## [Entries supplied]
"""
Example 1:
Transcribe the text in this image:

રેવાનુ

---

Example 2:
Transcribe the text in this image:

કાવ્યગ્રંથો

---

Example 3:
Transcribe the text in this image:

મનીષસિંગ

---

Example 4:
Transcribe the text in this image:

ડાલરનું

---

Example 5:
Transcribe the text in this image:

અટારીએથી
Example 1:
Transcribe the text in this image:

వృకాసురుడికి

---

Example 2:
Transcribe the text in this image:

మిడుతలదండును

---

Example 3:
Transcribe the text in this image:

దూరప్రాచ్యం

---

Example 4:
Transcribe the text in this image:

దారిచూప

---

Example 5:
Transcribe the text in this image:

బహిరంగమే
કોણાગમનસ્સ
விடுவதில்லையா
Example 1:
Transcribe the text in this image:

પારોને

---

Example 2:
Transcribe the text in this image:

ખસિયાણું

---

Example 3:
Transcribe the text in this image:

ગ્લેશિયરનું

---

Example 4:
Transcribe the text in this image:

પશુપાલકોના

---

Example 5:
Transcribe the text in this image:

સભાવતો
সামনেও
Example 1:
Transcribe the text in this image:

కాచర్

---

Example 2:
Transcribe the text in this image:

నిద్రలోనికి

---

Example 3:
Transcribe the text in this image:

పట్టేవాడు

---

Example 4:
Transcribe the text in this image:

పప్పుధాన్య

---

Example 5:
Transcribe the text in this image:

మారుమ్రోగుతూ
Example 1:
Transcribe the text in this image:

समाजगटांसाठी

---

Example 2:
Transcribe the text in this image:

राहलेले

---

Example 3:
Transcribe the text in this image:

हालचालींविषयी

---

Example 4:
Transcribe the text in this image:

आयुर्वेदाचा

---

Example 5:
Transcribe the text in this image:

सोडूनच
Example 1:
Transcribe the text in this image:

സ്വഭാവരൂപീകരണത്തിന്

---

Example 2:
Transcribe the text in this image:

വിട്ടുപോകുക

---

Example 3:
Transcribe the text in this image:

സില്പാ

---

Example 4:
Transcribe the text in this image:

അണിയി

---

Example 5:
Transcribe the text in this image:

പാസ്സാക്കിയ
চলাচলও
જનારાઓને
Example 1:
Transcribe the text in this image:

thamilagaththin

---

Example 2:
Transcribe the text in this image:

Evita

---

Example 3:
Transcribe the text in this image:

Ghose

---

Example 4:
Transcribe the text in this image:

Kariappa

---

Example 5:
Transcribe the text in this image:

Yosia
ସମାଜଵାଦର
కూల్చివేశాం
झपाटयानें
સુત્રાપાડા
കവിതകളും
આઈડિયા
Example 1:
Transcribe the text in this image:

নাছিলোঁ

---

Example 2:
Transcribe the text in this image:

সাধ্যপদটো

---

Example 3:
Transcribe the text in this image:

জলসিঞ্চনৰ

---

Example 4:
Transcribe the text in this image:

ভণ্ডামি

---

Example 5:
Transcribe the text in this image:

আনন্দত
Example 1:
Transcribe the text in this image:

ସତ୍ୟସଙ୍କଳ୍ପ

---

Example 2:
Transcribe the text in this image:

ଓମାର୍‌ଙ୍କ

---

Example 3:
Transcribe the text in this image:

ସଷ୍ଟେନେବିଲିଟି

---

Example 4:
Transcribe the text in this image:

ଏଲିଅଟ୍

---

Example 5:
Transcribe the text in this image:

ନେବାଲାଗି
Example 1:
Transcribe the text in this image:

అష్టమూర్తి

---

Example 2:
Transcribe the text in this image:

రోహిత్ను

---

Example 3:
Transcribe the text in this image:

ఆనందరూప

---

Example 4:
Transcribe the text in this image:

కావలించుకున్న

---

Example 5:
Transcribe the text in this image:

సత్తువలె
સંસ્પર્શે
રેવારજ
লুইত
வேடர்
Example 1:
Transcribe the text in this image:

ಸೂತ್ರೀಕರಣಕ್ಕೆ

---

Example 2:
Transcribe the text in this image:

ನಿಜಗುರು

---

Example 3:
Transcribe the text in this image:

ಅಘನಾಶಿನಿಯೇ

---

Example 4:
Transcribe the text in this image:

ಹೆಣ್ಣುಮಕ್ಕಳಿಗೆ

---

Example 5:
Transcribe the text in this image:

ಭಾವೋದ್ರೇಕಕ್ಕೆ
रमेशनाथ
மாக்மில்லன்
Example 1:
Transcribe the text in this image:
"""
## [Short exercise]
Reproduce the rows above word for word, from the very first line through the line that contains "మిడుతలదండును", with both ends included.

## [Solution for this task]
Example 1:
Transcribe the text in this image:

રેવાનુ

---

Example 2:
Transcribe the text in this image:

કાવ્યગ્રંથો

---

Example 3:
Transcribe the text in this image:

મનીષસિંગ

---

Example 4:
Transcribe the text in this image:

ડાલરનું

---

Example 5:
Transcribe the text in this image:

અટારીએથી
Example 1:
Transcribe the text in this image:

వృకాసురుడికి

---

Example 2:
Transcribe the text in this image:

మిడుతలదండును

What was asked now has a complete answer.